Witaj Parakalein.
Kiedy czytałem twój emocjonalny wpis dotyczący służby zdrowia przyznam, że miałem mieszane odczucia.
Bo z jednej strony jakoś rozumiem twój gniew (zresztą pisałeś swego czasu nt. potraktowania twojego dzieciaczka przez białe kitle, stąd mniej więcej wiem, skąd ta postawa), a z drugiej strony uważałem, że troszeczkę poszedłeś za daleko. Ale to nieważne.
Ponieważ sytuacja miała miejsce na tamtym blogowisku, widziałem, jak tamtejsza ludożerka niemal czciła cię i padała ci do stóp.

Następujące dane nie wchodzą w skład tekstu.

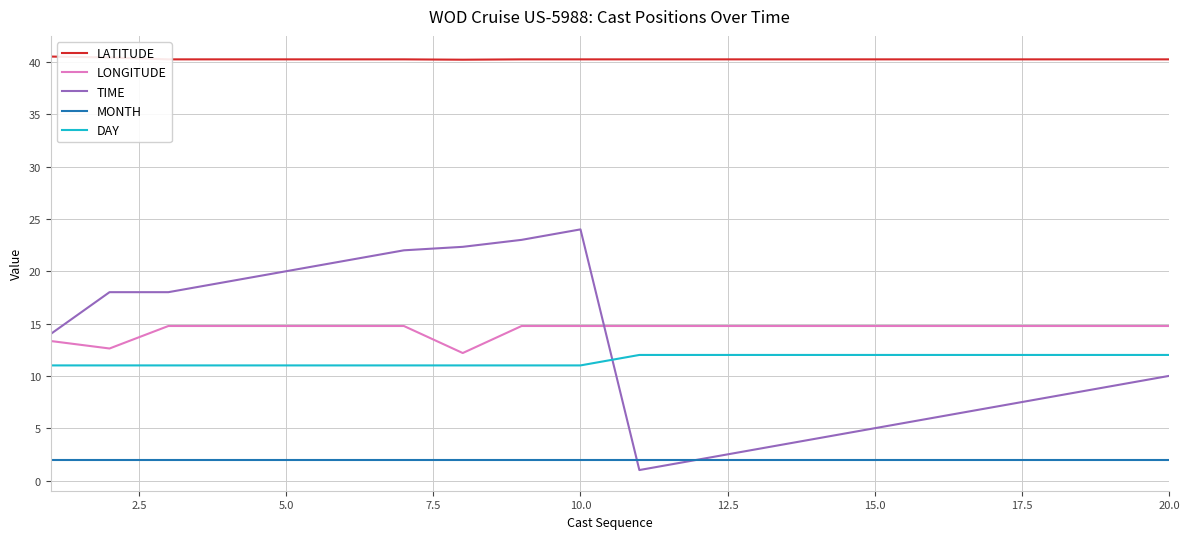

List the series in order of their peak value, highest first.

LATITUDE, TIME, LONGITUDE, DAY, MONTH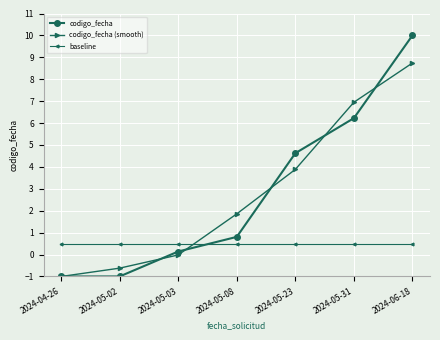

Is it true that baseline equals 0.5 at 2024-06-18?

True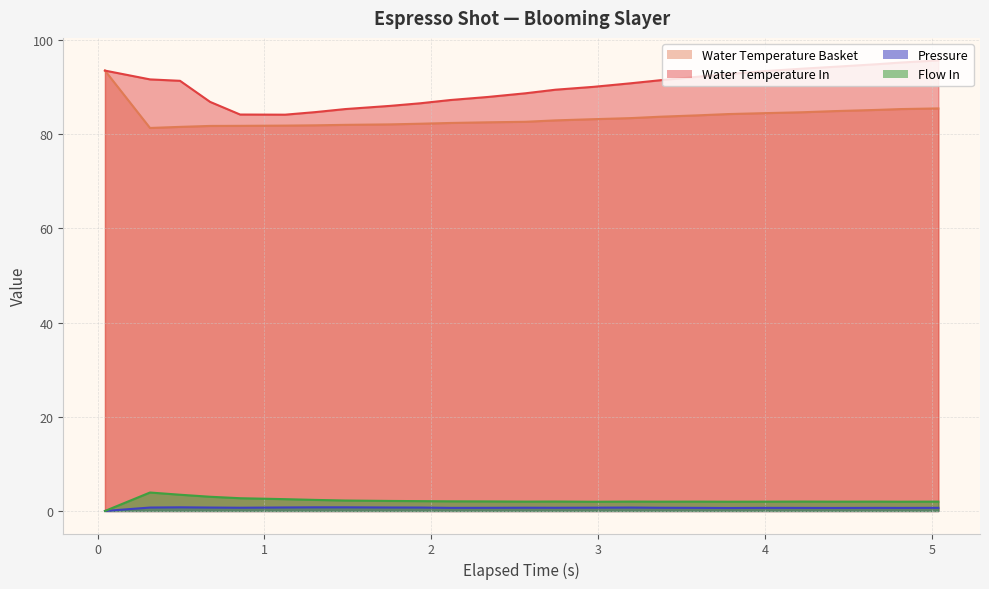

What is the value of the water_temperature_basket point at the 25th from the left?

85.5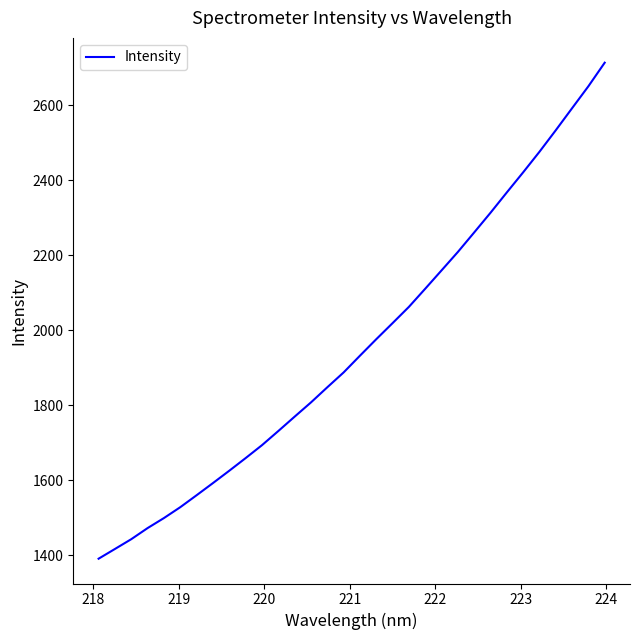

What is the difference between the maximum and minimum values?

1322.8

Oczywiście przy wtórze werbalnych serii z kałacha w kierunku służby zdrowia.
Teraz czytam- też tam- komentarze dotyczące twojej koszulkowej akcji i wciąż nie mogę wyjść z zadumy nad zbydlęceniem tych, którzy cię do niedawna wielbili.
I wiem.
Tu nie chodzi o pozytyw, o stworzenie czegoś, co miałoby szanse wypalić.
Chodzi o totalną negację. Sztuka dla sztuki. Kolejny raz okazało się, że są ludzie, którzy czekają na okazję, by skoczyć do gardła. Teraz padło na ciebie.
Nie przejmuj się.
Co cię nie zabije, to wzmocni. Niby banał, ale sprawdza się.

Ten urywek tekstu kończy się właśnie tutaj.